## Exercise goal
Please print the records below exactly as they are written.

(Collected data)

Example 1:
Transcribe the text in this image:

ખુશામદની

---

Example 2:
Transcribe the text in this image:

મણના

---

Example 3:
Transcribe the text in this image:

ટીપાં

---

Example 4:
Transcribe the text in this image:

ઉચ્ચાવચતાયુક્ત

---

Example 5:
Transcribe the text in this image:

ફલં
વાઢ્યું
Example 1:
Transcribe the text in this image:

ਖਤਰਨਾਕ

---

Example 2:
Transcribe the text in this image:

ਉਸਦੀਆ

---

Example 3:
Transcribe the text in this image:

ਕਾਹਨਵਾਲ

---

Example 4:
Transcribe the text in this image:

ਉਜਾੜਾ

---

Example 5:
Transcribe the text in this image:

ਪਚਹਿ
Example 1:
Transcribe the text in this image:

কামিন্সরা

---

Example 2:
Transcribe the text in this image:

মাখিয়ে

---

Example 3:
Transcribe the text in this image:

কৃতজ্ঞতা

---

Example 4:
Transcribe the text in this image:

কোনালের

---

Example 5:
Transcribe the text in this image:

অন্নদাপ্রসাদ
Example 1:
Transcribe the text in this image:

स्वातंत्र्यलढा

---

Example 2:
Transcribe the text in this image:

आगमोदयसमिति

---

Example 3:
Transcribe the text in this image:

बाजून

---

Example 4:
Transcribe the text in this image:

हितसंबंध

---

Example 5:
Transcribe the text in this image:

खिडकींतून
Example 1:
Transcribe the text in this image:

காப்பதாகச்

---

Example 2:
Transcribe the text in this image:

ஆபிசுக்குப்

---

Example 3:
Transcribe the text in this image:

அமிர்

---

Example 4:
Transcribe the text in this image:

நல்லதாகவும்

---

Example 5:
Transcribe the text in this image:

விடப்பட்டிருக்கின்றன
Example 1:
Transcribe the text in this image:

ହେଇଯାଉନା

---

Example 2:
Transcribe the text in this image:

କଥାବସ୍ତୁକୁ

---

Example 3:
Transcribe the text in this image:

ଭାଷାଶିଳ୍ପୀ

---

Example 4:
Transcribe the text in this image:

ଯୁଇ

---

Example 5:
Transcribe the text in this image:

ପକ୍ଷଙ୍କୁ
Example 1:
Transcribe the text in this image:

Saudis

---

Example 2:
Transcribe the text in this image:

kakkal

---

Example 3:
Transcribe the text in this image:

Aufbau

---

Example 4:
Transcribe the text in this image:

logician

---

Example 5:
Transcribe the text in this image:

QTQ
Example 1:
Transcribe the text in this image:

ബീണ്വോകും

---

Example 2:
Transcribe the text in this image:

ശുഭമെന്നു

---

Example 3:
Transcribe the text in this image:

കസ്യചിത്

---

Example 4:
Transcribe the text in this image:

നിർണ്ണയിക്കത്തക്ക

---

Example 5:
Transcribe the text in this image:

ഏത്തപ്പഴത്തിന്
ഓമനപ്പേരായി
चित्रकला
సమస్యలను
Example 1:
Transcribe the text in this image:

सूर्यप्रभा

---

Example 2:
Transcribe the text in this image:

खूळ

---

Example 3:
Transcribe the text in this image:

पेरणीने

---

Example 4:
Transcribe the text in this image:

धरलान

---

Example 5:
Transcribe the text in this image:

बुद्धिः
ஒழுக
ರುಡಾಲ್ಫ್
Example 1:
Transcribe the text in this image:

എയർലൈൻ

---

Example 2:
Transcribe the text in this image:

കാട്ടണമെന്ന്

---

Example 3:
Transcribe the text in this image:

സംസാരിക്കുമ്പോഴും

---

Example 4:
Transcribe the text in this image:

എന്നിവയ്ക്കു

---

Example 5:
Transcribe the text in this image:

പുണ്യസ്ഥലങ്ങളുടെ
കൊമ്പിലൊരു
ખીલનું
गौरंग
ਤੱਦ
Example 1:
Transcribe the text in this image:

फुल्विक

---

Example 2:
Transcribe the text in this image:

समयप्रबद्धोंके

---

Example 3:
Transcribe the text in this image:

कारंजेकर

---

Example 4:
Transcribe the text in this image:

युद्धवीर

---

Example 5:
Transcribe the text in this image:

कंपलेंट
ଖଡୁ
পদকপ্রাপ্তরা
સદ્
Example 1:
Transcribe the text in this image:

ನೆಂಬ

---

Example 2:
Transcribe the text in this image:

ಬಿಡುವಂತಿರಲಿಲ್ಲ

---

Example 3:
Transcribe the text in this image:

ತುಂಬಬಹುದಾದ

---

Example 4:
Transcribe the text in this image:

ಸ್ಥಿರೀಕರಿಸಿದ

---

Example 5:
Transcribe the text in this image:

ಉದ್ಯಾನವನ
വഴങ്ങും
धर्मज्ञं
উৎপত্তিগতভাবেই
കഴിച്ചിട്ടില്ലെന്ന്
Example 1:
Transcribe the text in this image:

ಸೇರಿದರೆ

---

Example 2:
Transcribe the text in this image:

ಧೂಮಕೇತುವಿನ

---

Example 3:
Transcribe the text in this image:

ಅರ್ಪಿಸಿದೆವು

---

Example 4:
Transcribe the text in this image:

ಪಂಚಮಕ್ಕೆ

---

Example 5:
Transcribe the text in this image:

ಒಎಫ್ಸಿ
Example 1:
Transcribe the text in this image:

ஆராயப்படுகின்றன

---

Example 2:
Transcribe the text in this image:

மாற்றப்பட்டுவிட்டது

## Exercise response
Example 1:
Transcribe the text in this image:

ખુશામદની

---

Example 2:
Transcribe the text in this image:

મણના

---

Example 3:
Transcribe the text in this image:

ટીપાં

---

Example 4:
Transcribe the text in this image:

ઉચ્ચાવચતાયુક્ત

---

Example 5:
Transcribe the text in this image:

ફલં
વાઢ્યું
Example 1:
Transcribe the text in this image:

ਖਤਰਨਾਕ

---

Example 2:
Transcribe the text in this image:

ਉਸਦੀਆ

---

Example 3:
Transcribe the text in this image:

ਕਾਹਨਵਾਲ

---

Example 4:
Transcribe the text in this image:

ਉਜਾੜਾ

---

Example 5:
Transcribe the text in this image:

ਪਚਹਿ
Example 1:
Transcribe the text in this image:

কামিন্সরা

---

Example 2:
Transcribe the text in this image:

মাখিয়ে

---

Example 3:
Transcribe the text in this image:

কৃতজ্ঞতা

---

Example 4:
Transcribe the text in this image:

কোনালের

---

Example 5:
Transcribe the text in this image:

অন্নদাপ্রসাদ
Example 1:
Transcribe the text in this image:

स्वातंत्र्यलढा

---

Example 2:
Transcribe the text in this image:

आगमोदयसमिति

---

Example 3:
Transcribe the text in this image:

बाजून

---

Example 4:
Transcribe the text in this image:

हितसंबंध

---

Example 5:
Transcribe the text in this image:

खिडकींतून
Example 1:
Transcribe the text in this image:

காப்பதாகச்

---

Example 2:
Transcribe the text in this image:

ஆபிசுக்குப்

---

Example 3:
Transcribe the text in this image:

அமிர்

---

Example 4:
Transcribe the text in this image:

நல்லதாகவும்

---

Example 5:
Transcribe the text in this image:

விடப்பட்டிருக்கின்றன
Example 1:
Transcribe the text in this image:

ହେଇଯାଉନା

---

Example 2:
Transcribe the text in this image:

କଥାବସ୍ତୁକୁ

---

Example 3:
Transcribe the text in this image:

ଭାଷାଶିଳ୍ପୀ

---

Example 4:
Transcribe the text in this image:

ଯୁଇ

---

Example 5:
Transcribe the text in this image:

ପକ୍ଷଙ୍କୁ
Example 1:
Transcribe the text in this image:

Saudis

---

Example 2:
Transcribe the text in this image:

kakkal

---

Example 3:
Transcribe the text in this image:

Aufbau

---

Example 4:
Transcribe the text in this image:

logician

---

Example 5:
Transcribe the text in this image:

QTQ
Example 1:
Transcribe the text in this image:

ബീണ്വോകും

---

Example 2:
Transcribe the text in this image:

ശുഭമെന്നു

---

Example 3:
Transcribe the text in this image:

കസ്യചിത്

---

Example 4:
Transcribe the text in this image:

നിർണ്ണയിക്കത്തക്ക

---

Example 5:
Transcribe the text in this image:

ഏത്തപ്പഴത്തിന്
ഓമനപ്പേരായി
चित्रकला
సమస్యలను
Example 1:
Transcribe the text in this image:

सूर्यप्रभा

---

Example 2:
Transcribe the text in this image:

खूळ

---

Example 3:
Transcribe the text in this image:

पेरणीने

---

Example 4:
Transcribe the text in this image:

धरलान

---

Example 5:
Transcribe the text in this image:

बुद्धिः
ஒழுக
ರುಡಾಲ್ಫ್
Example 1:
Transcribe the text in this image:

എയർലൈൻ

---

Example 2:
Transcribe the text in this image:

കാട്ടണമെന്ന്

---

Example 3:
Transcribe the text in this image:

സംസാരിക്കുമ്പോഴും

---

Example 4:
Transcribe the text in this image:

എന്നിവയ്ക്കു

---

Example 5:
Transcribe the text in this image:

പുണ്യസ്ഥലങ്ങളുടെ
കൊമ്പിലൊരു
ખીલનું
गौरंग
ਤੱਦ
Example 1:
Transcribe the text in this image:

फुल्विक

---

Example 2:
Transcribe the text in this image:

समयप्रबद्धोंके

---

Example 3:
Transcribe the text in this image:

कारंजेकर

---

Example 4:
Transcribe the text in this image:

युद्धवीर

---

Example 5:
Transcribe the text in this image:

कंपलेंट
ଖଡୁ
পদকপ্রাপ্তরা
સદ્
Example 1:
Transcribe the text in this image:

ನೆಂಬ

---

Example 2:
Transcribe the text in this image:

ಬಿಡುವಂತಿರಲಿಲ್ಲ

---

Example 3:
Transcribe the text in this image:

ತುಂಬಬಹುದಾದ

---

Example 4:
Transcribe the text in this image:

ಸ್ಥಿರೀಕರಿಸಿದ

---

Example 5:
Transcribe the text in this image:

ಉದ್ಯಾನವನ
വഴങ്ങും
धर्मज्ञं
উৎপত্তিগতভাবেই
കഴിച്ചിട്ടില്ലെന്ന്
Example 1:
Transcribe the text in this image:

ಸೇರಿದರೆ

---

Example 2:
Transcribe the text in this image:

ಧೂಮಕೇತುವಿನ

---

Example 3:
Transcribe the text in this image:

ಅರ್ಪಿಸಿದೆವು

---

Example 4:
Transcribe the text in this image:

ಪಂಚಮಕ್ಕೆ

---

Example 5:
Transcribe the text in this image:

ಒಎಫ್ಸಿ
Example 1:
Transcribe the text in this image:

ஆராயப்படுகின்றன

---

Example 2:
Transcribe the text in this image:

மாற்றப்பட்டுவிட்டது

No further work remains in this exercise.